━━ Dataset records

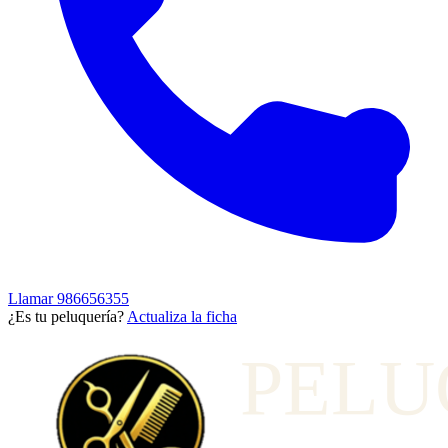
Llamar
986656355
¿Es tu peluquería?
Actualiza la ficha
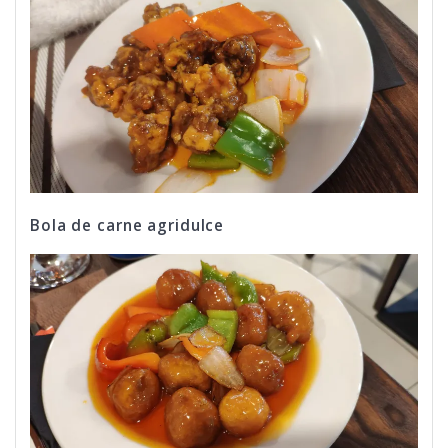
Bola de carne agridulce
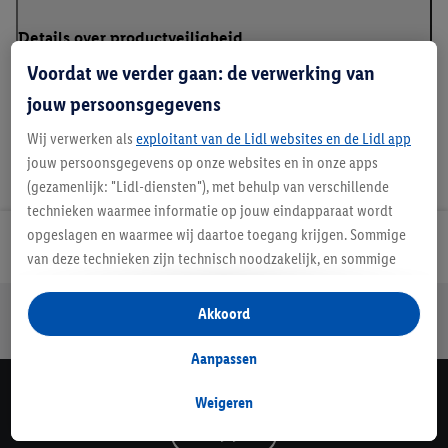
Details over productveiligheid
Voordat we verder gaan: de verwerking van
jouw persoonsgegevens
Wij verwerken als
exploitant van de Lidl websites en de Lidl app
jouw persoonsgegevens op onze websites en in onze apps
(gezamenlijk: "Lidl-diensten"), met behulp van verschillende
technieken waarmee informatie op jouw eindapparaat wordt
opgeslagen en waarmee wij daartoe toegang krijgen. Sommige
Lidl Nieuwsbrief
van deze technieken zijn technisch noodzakelijk, en sommige
technieken worden met jouw toestemming gebruikt voor het
opslaan van voorkeursinstellingen, het verzamelen en
Jouw voordelen bij ons als Lidl webshop klant
Akkoord
analyseren van statistieken of voor het tonen van
Gratis retourneren
Veilig winkelen
30 dagen bedenktijd
gepersonaliseerde reclame binnen en buiten de Lidl-diensten.
Aanpassen
Als je lid bent van het Lidl Plus-programma, dan worden
Lidl Nieuwsbrief
gegevens over jouw aankoopgedrag in de winkel ook voor de
Weigeren
hiervoor genoemde doeleinden verwerkt.
Schrijf je in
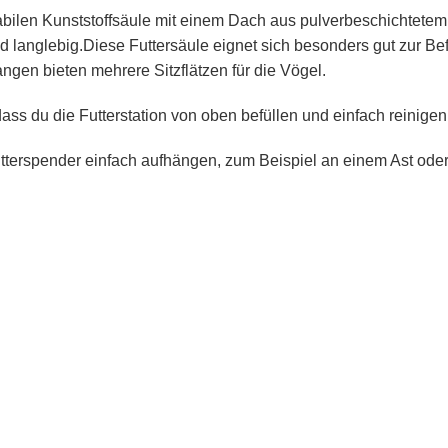
tabilen Kunststoffsäule mit einem Dach aus pulverbeschichtetem 
nd langlebig.Diese Futtersäule eignet sich besonders gut zur 
gen bieten mehrere Sitzflätzen für die Vögel.
ass du die Futterstation von oben befüllen und einfach reinigen
tterspender einfach aufhängen, zum Beispiel an einem Ast oder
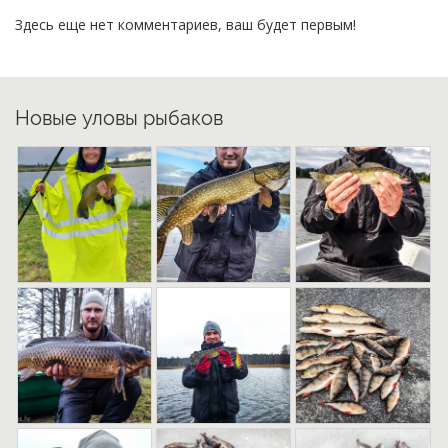
Здесь еще нет комментариев, ваш будет первым!
Новые уловы рыбаков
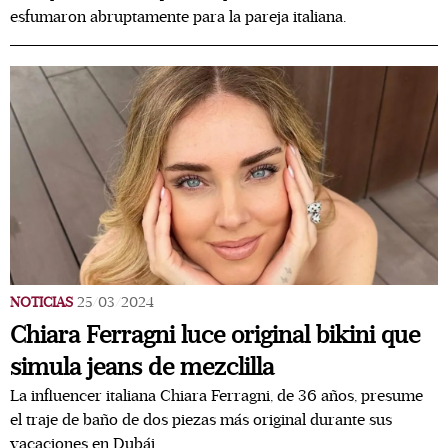
esfumaron abruptamente para la pareja italiana.
NOTICIAS
25/03/2024
Chiara Ferragni luce original bikini que
simula jeans de mezclilla
La influencer italiana Chiara Ferragni, de 36 años, presume
el traje de baño de dos piezas más original durante sus
vacaciones en Dubái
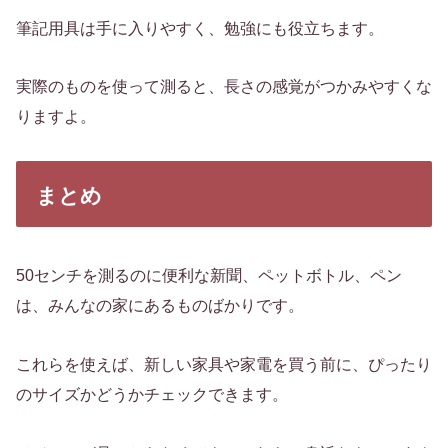
筆記用具は手に入りやすく、勉強にも役立ちます。
実際のものを使って測ると、長さの感覚がつかみやすくな
りますよ。
まとめ
50センチを測るのに便利な新聞、ペットボトル、ペン
は、みんなの家にあるものばかりです。
これらを使えば、新しい家具や家電を買う前に、ぴったり
のサイズかどうかチェックできます。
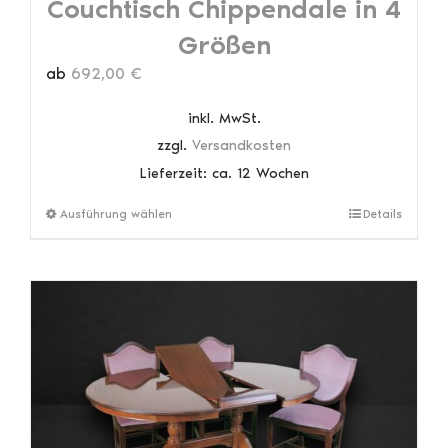
Couchtisch Chippendale in 4
Größen
ab
692,00
€
inkl. MwSt.
zzgl.
Versandkosten
Lieferzeit:
ca. 12 Wochen
Dieses
Ausführung wählen
Details
Produkt
weist
mehrere
Varianten
auf.
Die
Optionen
können
auf
der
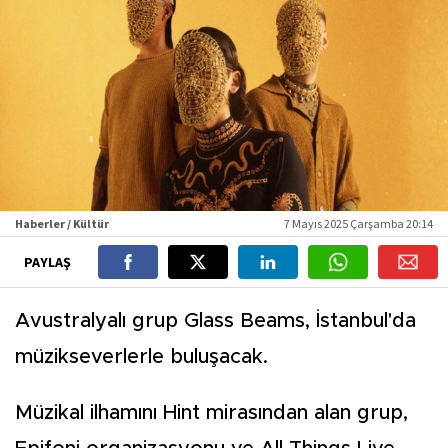
Haberler / Kültür
7 Mayıs 2025 Çarşamba 20:14
PAYLAŞ
Avustralyalı grup Glass Beams, İstanbul'da
müzikseverlerle buluşacak.
Müzikal ilhamını Hint mirasından alan grup,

━━━━

Your answer should be every line above, written out exactly, with no pictures.

Llamar
986656355
¿Es tu peluquería?
Actualiza la ficha
Bola de carne agridulce
Details over productveiligheid
Voordat we verder gaan: de verwerking van
jouw persoonsgegevens
Wij verwerken als
exploitant van de Lidl websites en de Lidl app
jouw persoonsgegevens op onze websites en in onze apps
(gezamenlijk: "Lidl-diensten"), met behulp van verschillende
technieken waarmee informatie op jouw eindapparaat wordt
opgeslagen en waarmee wij daartoe toegang krijgen. Sommige
Lidl Nieuwsbrief
van deze technieken zijn technisch noodzakelijk, en sommige
technieken worden met jouw toestemming gebruikt voor het
opslaan van voorkeursinstellingen, het verzamelen en
Jouw voordelen bij ons als Lidl webshop klant
Akkoord
analyseren van statistieken of voor het tonen van
Gratis retourneren
Veilig winkelen
30 dagen bedenktijd
gepersonaliseerde reclame binnen en buiten de Lidl-diensten.
Aanpassen
Als je lid bent van het Lidl Plus-programma, dan worden
Lidl Nieuwsbrief
gegevens over jouw aankoopgedrag in de winkel ook voor de
Weigeren
hiervoor genoemde doeleinden verwerkt.
Schrijf je in
tabilen Kunststoffsäule mit einem Dach aus pulverbeschichtetem 
nd langlebig.Diese Futtersäule eignet sich besonders gut zur 
gen bieten mehrere Sitzflätzen für die Vögel.
ass du die Futterstation von oben befüllen und einfach reinigen
tterspender einfach aufhängen, zum Beispiel an einem Ast oder
Здесь еще нет комментариев, ваш будет первым!
Новые уловы рыбаков
esfumaron abruptamente para la pareja italiana.
NOTICIAS
25/03/2024
Chiara Ferragni luce original bikini que
simula jeans de mezclilla
La influencer italiana Chiara Ferragni, de 36 años, presume
el traje de baño de dos piezas más original durante sus
vacaciones en Dubái
筆記用具は手に入りやすく、勉強にも役立ちます。
実際のものを使って測ると、長さの感覚がつかみやすくな
りますよ。
まとめ
50センチを測るのに便利な新聞、ペットボトル、ペン
は、みんなの家にあるものばかりです。
これらを使えば、新しい家具や家電を買う前に、ぴったり
のサイズかどうかチェックできます。
Couchtisch Chippendale in 4
Größen
ab
692,00
€
inkl. MwSt.
zzgl.
Versandkosten
Lieferzeit:
ca. 12 Wochen
Dieses
Ausführung wählen
Details
Produkt
weist
mehrere
Varianten
auf.
Die
Optionen
können
auf
der
Haberler / Kültür
7 Mayıs 2025 Çarşamba 20:14
PAYLAŞ
Avustralyalı grup Glass Beams, İstanbul'da
müzikseverlerle buluşacak.
Müzikal ilhamını Hint mirasından alan grup,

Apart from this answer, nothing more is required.